- _TASK OBJECTIVE_
Switch each "Blain" in the items below to "Savenay", and copy all the items out again with nothing else altered.

=== Section Start ===

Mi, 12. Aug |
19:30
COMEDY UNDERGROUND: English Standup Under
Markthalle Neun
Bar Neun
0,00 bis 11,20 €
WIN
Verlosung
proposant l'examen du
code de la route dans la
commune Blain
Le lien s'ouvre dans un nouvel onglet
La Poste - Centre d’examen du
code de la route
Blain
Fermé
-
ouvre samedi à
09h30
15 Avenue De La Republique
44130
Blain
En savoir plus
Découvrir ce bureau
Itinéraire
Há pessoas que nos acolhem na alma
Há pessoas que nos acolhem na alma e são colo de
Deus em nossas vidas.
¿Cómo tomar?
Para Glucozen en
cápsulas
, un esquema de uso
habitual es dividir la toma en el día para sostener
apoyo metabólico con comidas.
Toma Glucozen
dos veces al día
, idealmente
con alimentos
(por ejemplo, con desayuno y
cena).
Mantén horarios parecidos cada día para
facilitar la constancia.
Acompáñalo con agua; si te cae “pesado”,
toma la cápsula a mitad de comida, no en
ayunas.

=== Section End ===

- _WRITTEN ANSWER_
Mi, 12. Aug |
19:30
COMEDY UNDERGROUND: English Standup Under
Markthalle Neun
Bar Neun
0,00 bis 11,20 €
WIN
Verlosung
proposant l'examen du
code de la route dans la
commune Savenay
Le lien s'ouvre dans un nouvel onglet
La Poste - Centre d’examen du
code de la route
Savenay
Fermé
-
ouvre samedi à
09h30
15 Avenue De La Republique
44130
Savenay
En savoir plus
Découvrir ce bureau
Itinéraire
Há pessoas que nos acolhem na alma
Há pessoas que nos acolhem na alma e são colo de
Deus em nossas vidas.
¿Cómo tomar?
Para Glucozen en
cápsulas
, un esquema de uso
habitual es dividir la toma en el día para sostener
apoyo metabólico con comidas.
Toma Glucozen
dos veces al día
, idealmente
con alimentos
(por ejemplo, con desayuno y
cena).
Mantén horarios parecidos cada día para
facilitar la constancia.
Acompáñalo con agua; si te cae “pesado”,
toma la cápsula a mitad de comida, no en
ayunas.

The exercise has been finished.